The storm - locally known as Yolanda - was recorded as one of the strongest in the country's recorded history, claiming the lives of over 7,000 people, some of them still missing.
Exactly a decade later this Wednesday, Philippine President Ferdinand Marcos Jr. came to Tacloban to commemorate the 10th anniversary at the city's seaside convention center, one of the many structures that were damaged or destroyed.
Reflecting the Filipino Catholic identity and its affection for the Virgin Mary, a liturgical service was also offered in the ceremony, with the local bishop naming the anniversary as the feast of Our Lady of Hope ever since Haiyan's wrath.
Marcos also attended a disaster preparedness conference in the city after the event.

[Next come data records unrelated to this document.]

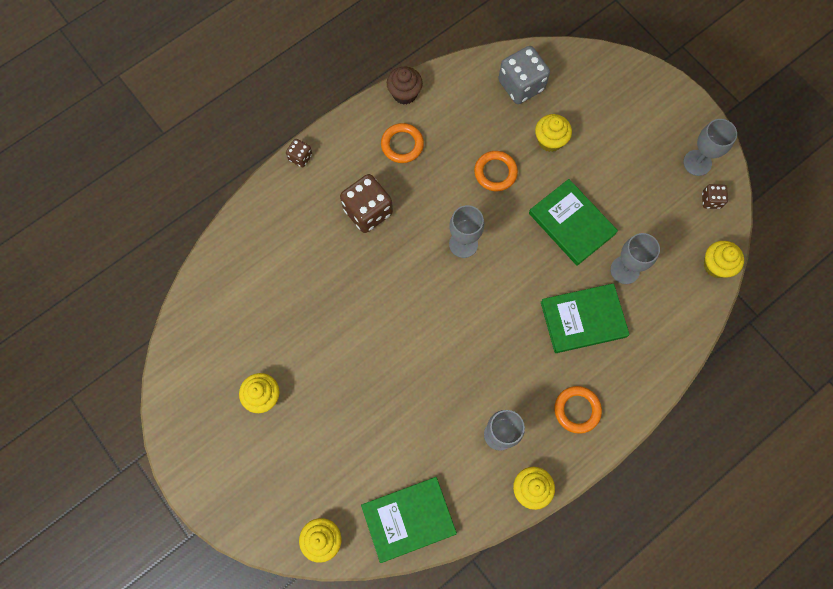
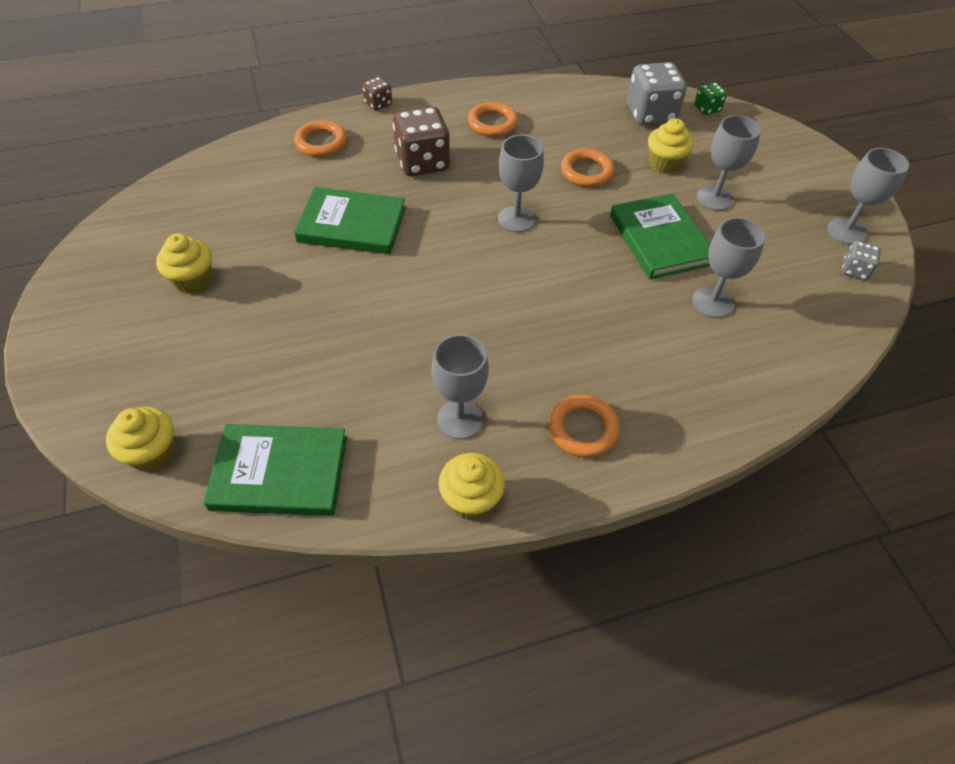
camera: 20 degrees right, 20 degrees down
brown cupcake [387,67,423,105] -> none
green book [541,283,630,353] -> green book moved to [294,187,406,254]
brown dice [702,184,728,209] -> grey dice [842,241,881,280]
yellow cupcake [704,241,744,278] -> none
none -> orange ring [294,120,347,157]
none -> green dice [694,82,727,115]
none -> grey goblet [697,115,761,211]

Housing Issues of Haiyan Survivors Still Exist, Filipino Officials Say
Meanwhile, Filipino housing and resettlement officials were still working to expedite the distribution of housing units and land titles to the Haiyan survivors.
Manila auditors revealed that the government was still not finished building 44,823 housing units intended for families displaced by the storm.
"We have engaged the Department of Human Settlements and Urban Development and the National Housing Authority to accelerate the provision of housing units and land titles to our beneficiaries," Marcos said.
This statement came out as Tacloban Mayor Alfred Romualdez also revealed that around 18,000 housing units were constructed for residents affected by Haiyan, with 5,000 of them in need of repair.
"Almost half of the houses that were built in 2013 up to 2016, most of them actually, were incomplete and substandard," Romualdez told local broadcaster ABS-CBN. "We promised all these people in the danger zones that we're moving them to safer places and providing them a house to live in."